Request → Exactly reproduce each record listed below.

>> begin

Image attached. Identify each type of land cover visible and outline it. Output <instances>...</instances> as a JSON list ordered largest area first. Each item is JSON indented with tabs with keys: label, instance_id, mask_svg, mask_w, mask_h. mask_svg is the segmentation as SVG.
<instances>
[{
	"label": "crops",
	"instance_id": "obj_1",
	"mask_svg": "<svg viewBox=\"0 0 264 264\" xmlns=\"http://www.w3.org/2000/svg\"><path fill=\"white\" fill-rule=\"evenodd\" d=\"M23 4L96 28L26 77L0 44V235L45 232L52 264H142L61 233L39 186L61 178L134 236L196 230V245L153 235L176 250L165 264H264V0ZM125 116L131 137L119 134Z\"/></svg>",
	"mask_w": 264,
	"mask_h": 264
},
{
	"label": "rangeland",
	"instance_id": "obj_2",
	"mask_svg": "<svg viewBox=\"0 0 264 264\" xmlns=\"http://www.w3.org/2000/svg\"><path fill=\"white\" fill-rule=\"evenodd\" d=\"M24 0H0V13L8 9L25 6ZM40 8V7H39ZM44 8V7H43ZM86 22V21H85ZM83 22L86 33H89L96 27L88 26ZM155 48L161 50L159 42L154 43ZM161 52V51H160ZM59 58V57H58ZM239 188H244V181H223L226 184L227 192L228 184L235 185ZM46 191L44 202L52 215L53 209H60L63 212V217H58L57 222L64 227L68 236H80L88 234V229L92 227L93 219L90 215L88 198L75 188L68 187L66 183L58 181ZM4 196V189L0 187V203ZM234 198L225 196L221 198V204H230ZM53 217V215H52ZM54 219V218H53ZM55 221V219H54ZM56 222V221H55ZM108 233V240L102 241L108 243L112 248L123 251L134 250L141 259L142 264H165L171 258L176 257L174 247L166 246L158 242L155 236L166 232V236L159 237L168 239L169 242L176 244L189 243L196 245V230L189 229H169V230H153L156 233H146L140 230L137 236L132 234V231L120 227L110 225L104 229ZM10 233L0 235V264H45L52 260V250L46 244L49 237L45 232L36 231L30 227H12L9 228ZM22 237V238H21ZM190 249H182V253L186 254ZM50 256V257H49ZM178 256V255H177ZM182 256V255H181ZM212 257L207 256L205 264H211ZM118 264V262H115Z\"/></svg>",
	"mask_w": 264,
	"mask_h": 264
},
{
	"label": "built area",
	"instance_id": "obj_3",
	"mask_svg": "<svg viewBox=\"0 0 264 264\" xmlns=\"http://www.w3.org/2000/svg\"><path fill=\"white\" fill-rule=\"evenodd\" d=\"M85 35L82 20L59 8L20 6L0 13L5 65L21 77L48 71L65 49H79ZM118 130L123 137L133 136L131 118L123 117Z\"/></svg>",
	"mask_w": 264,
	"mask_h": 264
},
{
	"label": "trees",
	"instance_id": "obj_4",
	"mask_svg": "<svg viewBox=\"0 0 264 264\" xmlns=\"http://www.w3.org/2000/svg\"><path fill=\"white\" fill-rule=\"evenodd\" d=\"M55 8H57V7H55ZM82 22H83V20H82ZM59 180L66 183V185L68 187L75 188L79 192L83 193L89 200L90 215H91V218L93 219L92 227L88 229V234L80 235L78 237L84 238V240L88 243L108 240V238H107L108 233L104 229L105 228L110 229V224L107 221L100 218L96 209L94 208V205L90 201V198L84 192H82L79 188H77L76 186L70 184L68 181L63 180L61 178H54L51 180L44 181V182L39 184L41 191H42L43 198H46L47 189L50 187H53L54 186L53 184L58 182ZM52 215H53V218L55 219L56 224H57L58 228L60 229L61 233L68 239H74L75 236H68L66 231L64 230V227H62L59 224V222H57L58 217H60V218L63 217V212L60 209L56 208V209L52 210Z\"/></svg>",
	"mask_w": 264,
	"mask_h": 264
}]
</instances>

>> end

Expected answer →
Image attached. Identify each type of land cover visible and outline it. Output <instances>...</instances> as a JSON list ordered largest area first. Each item is JSON indented with tabs with keys: label, instance_id, mask_svg, mask_w, mask_h. mask_svg is the segmentation as SVG.
<instances>
[{
	"label": "crops",
	"instance_id": "obj_1",
	"mask_svg": "<svg viewBox=\"0 0 264 264\" xmlns=\"http://www.w3.org/2000/svg\"><path fill=\"white\" fill-rule=\"evenodd\" d=\"M23 4L96 28L26 77L0 44V235L45 232L52 264H142L61 233L39 186L61 178L134 236L196 230V245L153 235L176 250L165 264H264V0ZM125 116L131 137L119 134Z\"/></svg>",
	"mask_w": 264,
	"mask_h": 264
},
{
	"label": "rangeland",
	"instance_id": "obj_2",
	"mask_svg": "<svg viewBox=\"0 0 264 264\" xmlns=\"http://www.w3.org/2000/svg\"><path fill=\"white\" fill-rule=\"evenodd\" d=\"M24 0H0V13L8 9L25 6ZM40 8V7H39ZM44 8V7H43ZM86 22V21H85ZM83 22L86 33H89L96 27L88 26ZM155 48L161 50L159 42L154 43ZM161 52V51H160ZM59 58V57H58ZM239 188H244V181H223L226 184L227 192L228 184L235 185ZM46 191L44 202L52 215L53 209H60L63 212V217H58L57 222L64 227L68 236H80L88 234V229L92 227L93 219L90 215L88 198L75 188L68 187L66 183L58 181ZM4 196V189L0 187V203ZM234 198L225 196L221 198V204H230ZM53 217V215H52ZM54 219V218H53ZM55 221V219H54ZM56 222V221H55ZM108 233V240L102 241L108 243L112 248L123 251L134 250L141 259L142 264H165L171 258L176 257L174 247L166 246L158 242L155 236L166 232V236L159 237L168 239L169 242L176 244L189 243L196 245V230L189 229H169V230H153L156 233H146L140 230L137 236L132 234V231L120 227L110 225L104 229ZM10 233L0 235V264H45L52 260V250L46 244L49 237L45 232L36 231L30 227H12L9 228ZM22 237V238H21ZM190 249H182V253L186 254ZM50 256V257H49ZM178 256V255H177ZM182 256V255H181ZM212 257L207 256L205 264H211ZM118 264V262H115Z\"/></svg>",
	"mask_w": 264,
	"mask_h": 264
},
{
	"label": "built area",
	"instance_id": "obj_3",
	"mask_svg": "<svg viewBox=\"0 0 264 264\" xmlns=\"http://www.w3.org/2000/svg\"><path fill=\"white\" fill-rule=\"evenodd\" d=\"M85 35L82 20L59 8L20 6L0 13L5 65L21 77L48 71L65 49H79ZM118 130L123 137L133 136L131 118L123 117Z\"/></svg>",
	"mask_w": 264,
	"mask_h": 264
},
{
	"label": "trees",
	"instance_id": "obj_4",
	"mask_svg": "<svg viewBox=\"0 0 264 264\" xmlns=\"http://www.w3.org/2000/svg\"><path fill=\"white\" fill-rule=\"evenodd\" d=\"M55 8H57V7H55ZM82 22H83V20H82ZM59 180L66 183V185L68 187L75 188L79 192L83 193L89 200L90 215H91V218L93 219L92 227L88 229V234L80 235L78 237L84 238V240L88 243L108 240V238H107L108 233L104 229L105 228L110 229V224L107 221L100 218L96 209L94 208V205L90 201V198L84 192H82L79 188H77L76 186L70 184L68 181L63 180L61 178H54L51 180L44 181V182L39 184L41 191H42L43 198H46L47 189L50 187H53L54 186L53 184L58 182ZM52 215H53V218L55 219L56 224H57L58 228L60 229L61 233L68 239H74L75 236H68L66 231L64 230V227H62L59 224V222H57L58 217H60V218L63 217V212L60 209L56 208V209L52 210Z\"/></svg>",
	"mask_w": 264,
	"mask_h": 264
}]
</instances>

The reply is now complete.